O Centro Nicaraguense de Direitos Humanos (Cenidh) afirmou hoje (22) que pelo menos 20 pessoas morreram em quatro dias de protestos. A polícia e o exército atuam nas ruas do país, com protestos em 15 cidades, entre elas a capital, Manágua.

No comunicado, publicado na página da embaixada dos Estados Unidos na Nicarágua, o governo norte-americano diz que há muitos atos de violência e que a resposta, diante da emergência, tanto da embaixada como das autoridades nicaraguenses “é extremamente limitada”, afirmando que não pode garantir a segurança de cidadãos norte-americanos.
 
Os Estados Unidos também recomendaram aos seus cidadãos que vivem na Nicarágua que evitem sair durante a noite, bem como viajar em ônibus e táxis. O comunicado também aconselha evitar viagens ao Caribe nicaraguense.

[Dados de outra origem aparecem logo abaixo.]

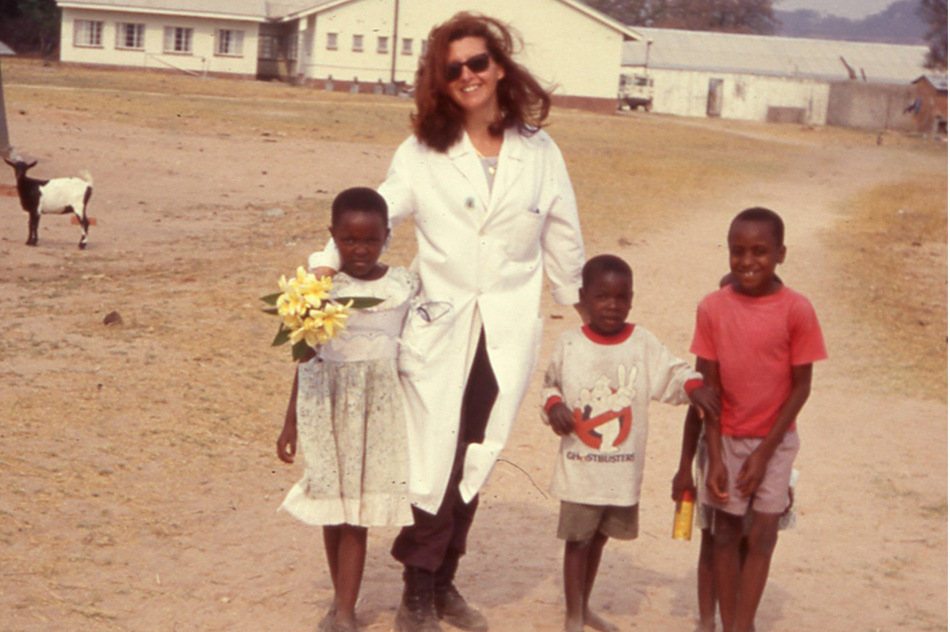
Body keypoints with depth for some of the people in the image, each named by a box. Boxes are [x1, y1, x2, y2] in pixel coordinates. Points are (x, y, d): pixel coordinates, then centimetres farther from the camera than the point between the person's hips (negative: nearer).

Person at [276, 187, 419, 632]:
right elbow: (307, 357, 4)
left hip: (377, 409, 0)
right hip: (327, 405, 1)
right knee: (332, 510, 9)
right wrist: (290, 422, 5)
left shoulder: (404, 285, -1)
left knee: (358, 514, -2)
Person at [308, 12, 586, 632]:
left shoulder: (540, 153, 5)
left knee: (475, 462, 8)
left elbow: (563, 244, 11)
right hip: (438, 326, -2)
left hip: (508, 331, 2)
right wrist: (327, 262, -24)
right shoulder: (422, 153, 0)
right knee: (433, 459, -2)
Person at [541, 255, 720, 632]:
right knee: (577, 538, 2)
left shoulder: (643, 344, -1)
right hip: (579, 468, -2)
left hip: (624, 470, 2)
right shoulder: (569, 345, -3)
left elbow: (672, 374, -3)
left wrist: (694, 385, -23)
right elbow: (550, 384, 7)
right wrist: (554, 406, -12)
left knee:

Os protestos e a onda de violência começaram na quarta-feira (18) contra a proposta de reforma da previdência social, anunciada na segunda-feira (16).  O exército do país permanece nas ruas da capital junto com os chamados “agentes contra distúrbios” que, segundo relatos nas redes sociais, atuam de maneira repressora contra os manifestantes.

Aumento de contribuição causa protestos

O plano de reformas da previdência social no país foi anunciado na segunda-feira. A proposta do governo do presidente Daniel Ortega é aumentar a contribuição e reduzir as pensões em 5%.

Após os protestos, Ortega afirmou que aceita começar um diálogo para analisar as reformas. O governo acusa os manifestantes de atos de vandalismo e destruição do patrimônio público.

Mas o movimento estudantil universitário, que lidera os protestos, afirma que o governo atua de forma violenta e repressora contra o direito de manifestação, enquanto diz que irá negociar.

Jornalista morto

O jornalista nicaraguense Angel Ganoa morreu ao ser atingido por um tiro no litoral do Caribe da Nicarágua, enquanto transmitia noticiário ao vivo. Ele estava em uma transmissão na página do Jornal El Meridiano, quando foi atingido pelo tiro. O jornal confirmou a morte do repórter.